_Job item A_.
Answer these questions using the passage on the Met's European paintings galleries:
(i) How many paintings and how many galleries does the renovated space hold?
(ii) Who is named as Director and CEO of the Metropolitan Museum?
(iii) Which two individual masterpieces does it name?
_Job item B_.
Reproduce the passage on the Met's European paintings galleries word for word, beginning at the words "The Metropolitan Museum’s" and stopping after "Death of Socrates.".
_Job item C_.
Extend the passage on the Met's European paintings galleries, picking up right after its final sentence.

The Metropolitan Museum of Art’s galleries for its world-renowned collection of European Old Master paintings from the 13th through the early 19th century will reopen today after an extensive renovation and reinstallation. This is the first major renovation of the galleries since 1951 and the first overall reinstallation of the collection since 1972. Increased in size by almost one-third, the space now accommodates the display of more than 700 paintings in 45 galleries, including one rotating special exhibition gallery. The galleries are organized both chronologically and geographically to provide an overview of painting in Italy, France, Spain, the Netherlands, Belgium, Germany, and Great Britain. Many of the galleries have new floors and moldings and the suites of galleries unfold with a new logic and grandeur. Sculpture, medals, ceramics, and other decorative arts have been judiciously incorporated where their presence adds a layer of meaning to the display of paintings. Key works have been conserved or embellished with period frames.  Important loans complement the permanent collection and celebrate the reinstallation.

“As we mark the completion of the new European Paintings Galleries, we celebrate this collection’s remarkable legacy and significance to the Met,” said Thomas P. Campbell, Director and CEO of the Metropolitan Museum. “By substantially increasing the space devoted to these works of art and integrating new scholarship in the galleries and online, Keith Christiansen and his team of curators now present the first comprehensive rethinking of these holdings in over four decades. The result is an extraordinary experience for our more than six million annual visitors from around the world.”

The Metropolitan Museum’s collection of early Netherlandish, Italian, and French paintings is wide-ranging and includes landmark pictures, while that of the Dutch school is among the finest and most comprehensive in the world.  As for individual artists, the representations of Rembrandt, Rubens, Vermeer, Poussin, Velázquez, Goya, and David are the strongest in the Western Hemisphere, and there are individual masterpieces known to every student of art history, such as Bruegel’s The Harvesters and David’s The Death of Socrates.

_Source material_.

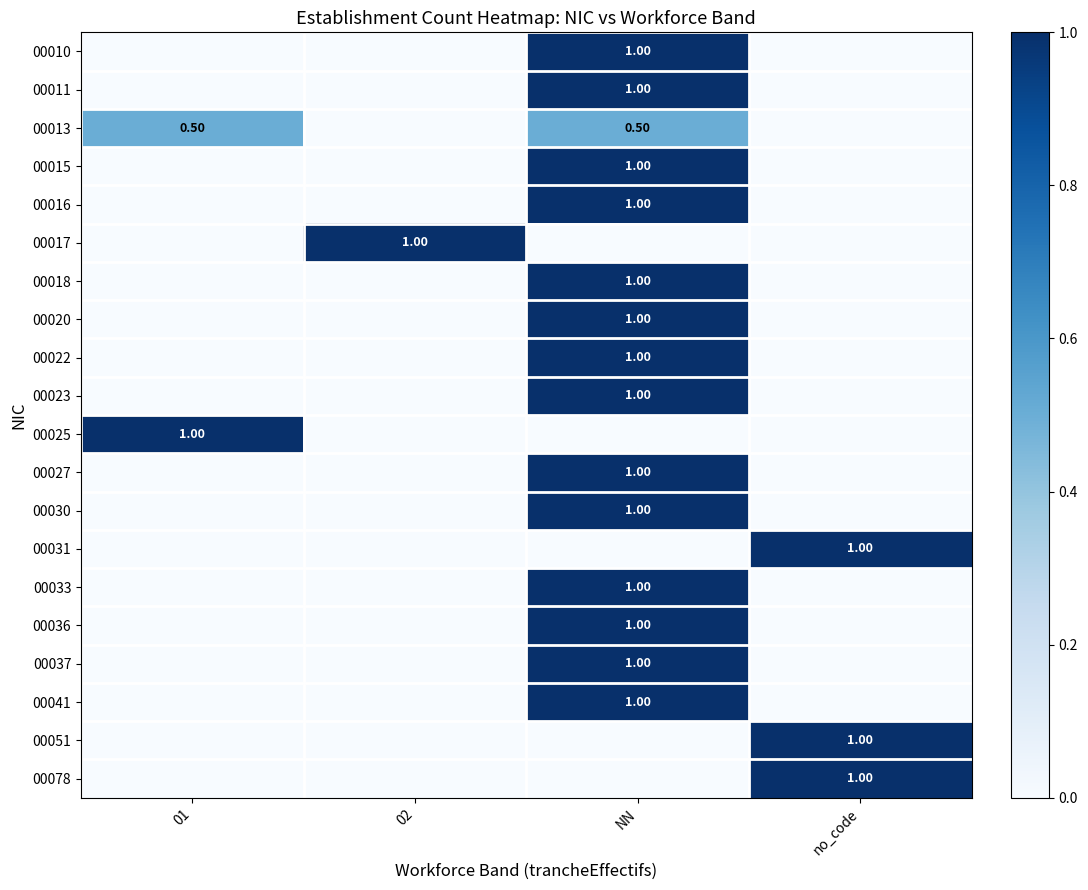

Rank the series at 02 from highest to lowest value.

00017, 00010, 00011, 00013, 00015, 00016, 00018, 00020, 00022, 00023, 00025, 00027, 00030, 00031, 00033, 00036, 00037, 00041, 00051, 00078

_Response box A_.
(i) More than 700 paintings in 45 galleries.
(ii) Thomas P. Campbell.
(iii) Bruegel's The Harvesters and David's The Death of Socrates.

_Response box B_.
The Metropolitan Museum’s collection of early Netherlandish, Italian, and French paintings is wide-ranging and includes landmark pictures, while that of the Dutch school is among the finest and most comprehensive in the world.  As for individual artists, the representations of Rembrandt, Rubens, Vermeer, Poussin, Velázquez, Goya, and David are the strongest in the Western Hemisphere, and there are individual masterpieces known to every student of art history, such as Bruegel’s The Harvesters and David’s The Death of Socrates.

_Response box C_.
The reinstallation also captures historical crosscurrents between countries and contacts between artists by placing works in adjoining rooms, thereby presenting the Museum’s collection in a more coherent and natural progression than ever before.  The new configuration of the galleries now makes it possible to follow the history of painting in the lowlands from Jan van Eyck through Bruegel and the development of landscape in the 17th century through to Frans Hals, Rembrandt, Vermeer, and Rubens and Van Dyck. There are galleries for portraiture, landscape, genre painting, and still life, together with a gallery for the display of the decorative arts in Holland that includes newly acquired and restored embossed leather panels. The history of Italian painting, from Giotto and Duccio to Tiepolo, is told in galleries organized by chronology and region—Florence, Siena, Venice, Rome—with galleries dedicated to themes such as domestic art and portraiture. The gallery of domestic art includes a display of 15th-century ceramics (maiolica) while another explores the relation of painting to sculpture.  A key aspect of the reinstallation is the presentation of sculpture where the exchange between the two mediums is illuminating and pertinent.